R v ACR Roofing Pty Ltd (2004) 11VR 187


Peter Gibson Developments


ACR Roofing Pty Ltd


Associated Rigging


 James Cranes

Operator: Richard Reynolds

(The deceased) Dogman: Mathew King

Particularly s. 21(3) of the Act states that “an employee includes an independent contractor ENGAGED by an employer and any employees of the independent contractor and:

(b) the duties of an employer under those subsections extend to such an independent contractor’s employees in relation to matters over which the employer –

(i) has control; or

(ii) would have had control but for any agreement between the employer and the independent contractor to the contrary.

In the County Court the trial judge made a finding that ACR had “engaged” James Cranes by reason of agency.  This provoked the defence during the trial to seek a new trial on the grounds that the prosecution had never alleged an agency and that the judge had imported this notion in order to cover up a deficiency in the prosecution case.

The second ground of appeal flowed from the judge’s directions as to whether James Cranes was engaged by ACR Roofing.  The defence argued that they did not have control over the activities of the employees of James Cranes in conducting the lift of steel panels on to the roof.

In the Court of Appeal, JA Nettle gave the decision for the majority.  He firstly found that the trial judge had made an error in defining the word “engaged” to incorporate any notion of agency.  However His Honour said even though the trial judge had misdirected himself as to what “engaged” meant the term “engaged” clearly encompassed the relationship between ACR Roofing and James Cranes.  In particular he dismissed the notion put by the defendant (ACR Roofing) that “engaged” should be limited to contractual engagement.  For the defence pointed out that they had never made the contract with James Cranes rather they had given the job to Associated Rigging who, being unable to complete the job, had passed it on to James Cranes.  This was quite usual within the industry.

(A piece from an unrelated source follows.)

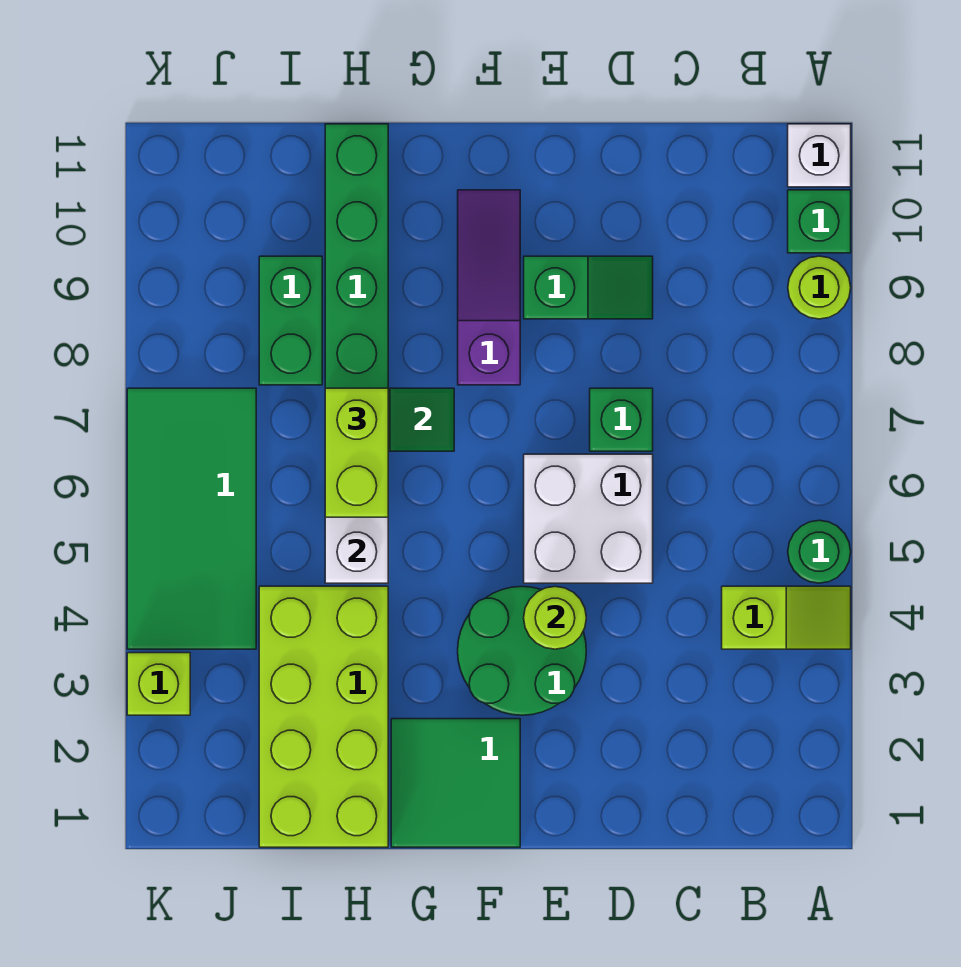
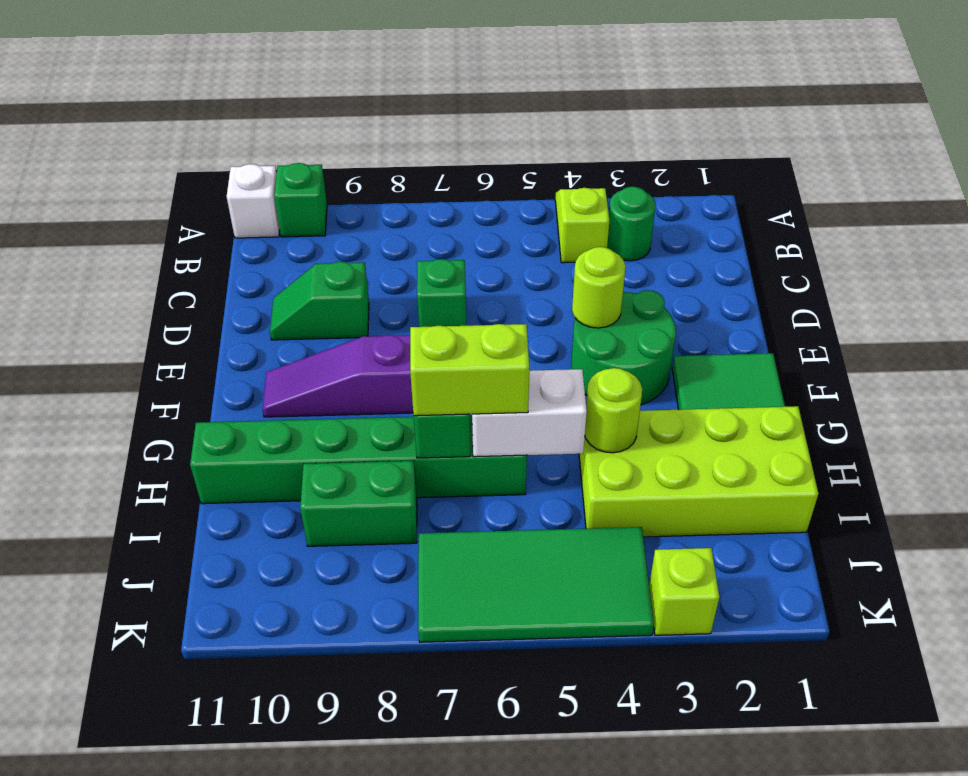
green round brick A5 level 1 -> green round brick B3 level 1
lime round brick A9 level 1 -> lime round brick H4 level 2
white brick D5:E6 level 1 -> none
green slope D9:E9 level 1 top E -> green slope D9:D10 level 1 top 9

In dealing with the issue of control, Nettle JA relied on the decision in R v Octel [1994] 4 AllER 1051 at 1063.  He noted that each case will ultimately turn on its own facts but those matters within the contractor’s expertise, and beyond that of ACR’s would mean that the head contractor had no control over the relevant matter [68].  However in this case Nettle JA found that ACR did have control over a relevant matter being the erection of steel safety mesh.  This was not wholly within the control of James Cranes but rather was something that ACR should have attended to not just for the purposes of the crane lift but also for the safety of its own employees.